Thoughts About Immigration, and Labor, and Myths in America

Hatch, NM, Chile Capitol of the World - 09
I've been reading an excellent book called "'They Take Our Jobs!' and 20 other myths about immigration", by Aviva Chomsky. It's a really straightforward, easy read, and I've been highlighting key summarizing passages as I go with the intention of blogging at least a couple of times to share them. I will get to some of those soon, but I want to briefly mention one "big idea" from the book and how it relates to some other things I've been thinking about.

One underlying lesson of Chomsky's book is that, as we all keep seeing, history is such a great way to get at the truth or part of the truth that's often been glossed over in many discussions. She looks not just at the immigration situation right now but at the history of labor in the New World to show that immigration is a simply one part in the puzzle of how capital has always fought to provide itself with cheap labor. Cutting labor costs depends on having a population of workers who don't have the same rights as the rest of the people. An underclass.

━━━━━━━━━━━━━━━━

# What the exercise asks:
Write the next part of the blog post on immigration and labor, picking up after its closing sentence. The material placed after this blog post has no role in what is asked.

# The data:
━━━━━━━━━━━━━━━━

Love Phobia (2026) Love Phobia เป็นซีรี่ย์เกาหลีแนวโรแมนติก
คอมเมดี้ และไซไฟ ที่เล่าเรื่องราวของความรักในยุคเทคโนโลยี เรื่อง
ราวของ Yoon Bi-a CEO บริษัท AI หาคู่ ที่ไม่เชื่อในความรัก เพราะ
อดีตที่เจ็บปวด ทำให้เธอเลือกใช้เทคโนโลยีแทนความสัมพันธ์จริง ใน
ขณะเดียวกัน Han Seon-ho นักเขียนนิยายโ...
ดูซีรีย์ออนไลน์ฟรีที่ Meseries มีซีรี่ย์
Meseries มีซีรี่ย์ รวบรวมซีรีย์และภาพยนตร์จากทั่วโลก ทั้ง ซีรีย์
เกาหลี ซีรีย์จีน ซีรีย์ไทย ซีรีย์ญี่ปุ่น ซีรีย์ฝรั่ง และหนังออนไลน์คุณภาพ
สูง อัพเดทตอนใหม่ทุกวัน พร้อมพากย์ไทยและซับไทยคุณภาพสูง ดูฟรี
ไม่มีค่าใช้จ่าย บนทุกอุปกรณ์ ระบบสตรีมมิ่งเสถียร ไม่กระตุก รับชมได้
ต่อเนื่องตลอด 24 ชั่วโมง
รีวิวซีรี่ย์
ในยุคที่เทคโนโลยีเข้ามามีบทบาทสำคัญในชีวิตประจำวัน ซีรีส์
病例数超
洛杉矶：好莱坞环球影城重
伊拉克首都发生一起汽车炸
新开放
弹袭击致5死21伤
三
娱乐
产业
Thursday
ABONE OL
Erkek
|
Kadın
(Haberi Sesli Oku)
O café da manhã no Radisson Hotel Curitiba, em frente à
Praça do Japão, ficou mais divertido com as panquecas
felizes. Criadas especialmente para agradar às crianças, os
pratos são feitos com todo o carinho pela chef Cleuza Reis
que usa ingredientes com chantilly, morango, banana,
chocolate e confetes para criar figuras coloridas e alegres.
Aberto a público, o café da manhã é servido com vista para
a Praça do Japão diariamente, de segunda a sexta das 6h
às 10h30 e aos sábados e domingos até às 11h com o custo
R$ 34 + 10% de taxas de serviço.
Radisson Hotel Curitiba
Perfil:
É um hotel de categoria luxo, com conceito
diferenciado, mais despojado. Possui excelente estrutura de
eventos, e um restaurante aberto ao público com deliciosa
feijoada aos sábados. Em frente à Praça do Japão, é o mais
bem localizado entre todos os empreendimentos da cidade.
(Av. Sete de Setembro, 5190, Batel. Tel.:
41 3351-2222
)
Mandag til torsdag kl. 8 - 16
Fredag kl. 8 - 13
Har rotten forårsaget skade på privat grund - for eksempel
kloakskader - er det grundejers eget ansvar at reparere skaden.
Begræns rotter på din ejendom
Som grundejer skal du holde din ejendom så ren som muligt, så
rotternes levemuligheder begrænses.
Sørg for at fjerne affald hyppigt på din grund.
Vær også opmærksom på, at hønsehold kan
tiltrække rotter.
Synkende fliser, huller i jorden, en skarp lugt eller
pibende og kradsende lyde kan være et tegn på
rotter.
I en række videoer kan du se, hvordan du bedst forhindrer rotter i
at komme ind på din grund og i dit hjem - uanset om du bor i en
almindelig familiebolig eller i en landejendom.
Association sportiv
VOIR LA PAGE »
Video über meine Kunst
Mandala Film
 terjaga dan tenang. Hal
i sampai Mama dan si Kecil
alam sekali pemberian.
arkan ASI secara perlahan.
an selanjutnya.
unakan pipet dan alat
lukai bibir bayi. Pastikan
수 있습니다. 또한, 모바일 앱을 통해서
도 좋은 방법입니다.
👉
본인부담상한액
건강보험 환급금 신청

━━━━━━━━━━━━━━━━

# Answer for the task:
Palacio Nacional, Mexico City - 10The reason we've always had an "underclass" in our society, whether it was slaves, indentured servants, immigrants, foreign workers in far-away foreign factories, or undocumented immigrants, has always pretty much been because business needs to reduce what it spends on labor. They need to cut costs so they can offer cheap prices to consumers, and so they can increase profits.

Furthermore, the need to reduce retail consumer prices has become especially important in the last half-century, because middle-class workers here, the "non underclass," in other words, the consumers, have had their (real) earnings drop steadily since the 60s. Income inequality has been increasing as money gets funneled from regular people to the upper class. This means things, to put it simply, life has been kind of bad and getting worse and worse for the last few decades, for most people in this country.

To make up for it, rather than offering a truly better, more just and fair life for most people, the folks in power have offered a few things to dull the pain: 

  1. go into more debt than used to be acceptable so you can still buy nice stuff and feel like you're richer than you really are.
  2. cheaper prices for consumer goods (on the backs of the underclasses, as described above), so you can still buy stuff and feel like you're richer than you really are.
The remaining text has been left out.